Cellular Neurothekeoma A Distinctive Variant of Neurothekeoma Mimicking Nevomelanocytic Tumors

We describe the clinical, histopathologic, and immunohistochemical characteristics of five examples of a distinctive subtype of neurothekeoma we term "cellular neurothekeoma" (CNT). These lesions are nondescript papules or nodules primarily involving the head and neck areas of young adults. Histopathologically, CNT are fairly well-defined proliferations involving the reticular dermis; they consist of fascicles of polygonal and spindle cells with eosinophilic or pale-staining cytoplasm and neuroid characteristics. Low-grade cytologic atypia and mitotic activity are common. All immunohistochemical markers--including S-100 protein, myelin basic protein, epithelial membrane antigen, and histiocytic antigens--have failed to show positivity in our laboratory.

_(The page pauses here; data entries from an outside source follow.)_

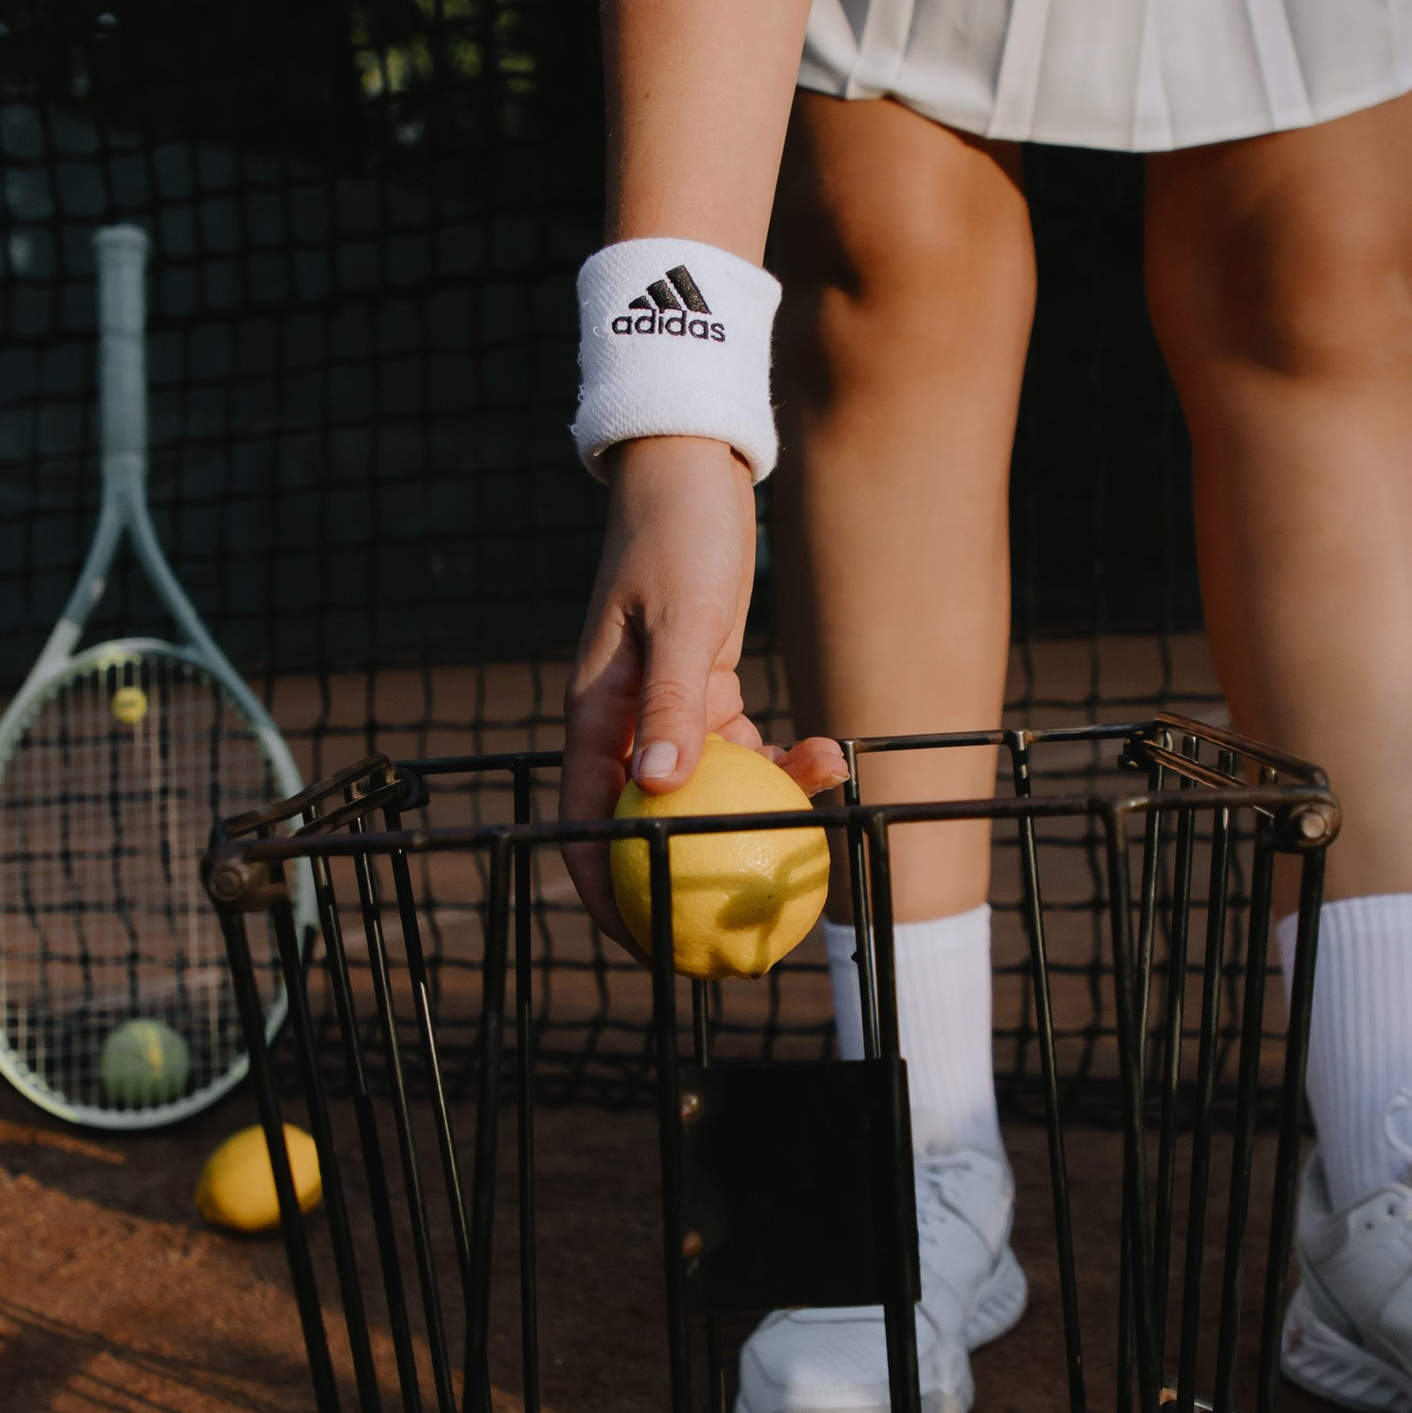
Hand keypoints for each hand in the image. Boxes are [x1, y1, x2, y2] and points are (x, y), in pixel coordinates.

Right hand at [559, 435, 844, 947]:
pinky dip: (778, 757)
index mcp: (593, 714)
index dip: (608, 893)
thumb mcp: (681, 619)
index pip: (585, 825)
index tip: (648, 942)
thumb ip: (673, 704)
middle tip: (745, 918)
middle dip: (691, 872)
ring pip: (709, 785)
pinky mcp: (703, 687)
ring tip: (824, 799)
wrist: (691, 470)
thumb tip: (660, 788)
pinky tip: (826, 754)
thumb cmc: (676, 535)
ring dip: (763, 801)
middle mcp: (623, 722)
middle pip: (648, 822)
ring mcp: (664, 708)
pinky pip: (739, 746)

Separation from myxomatous variants of neurothekeoma is based on greater cellularity, less myxomatous change, and less pronounced plexiform compartmentalization by fibrous septae, which resemble perineurium. The differential diagnosis usually includes spindle and epithelioid cell (Spitz) nevus, malignant melanoma (particularly desmoplastic-neurotropic melanoma), cellular blue nevus, and fibrohistiocytic proliferations. The recognition of CNT and its differentiation from melanoma are important so that overly aggressive therapy is avoided.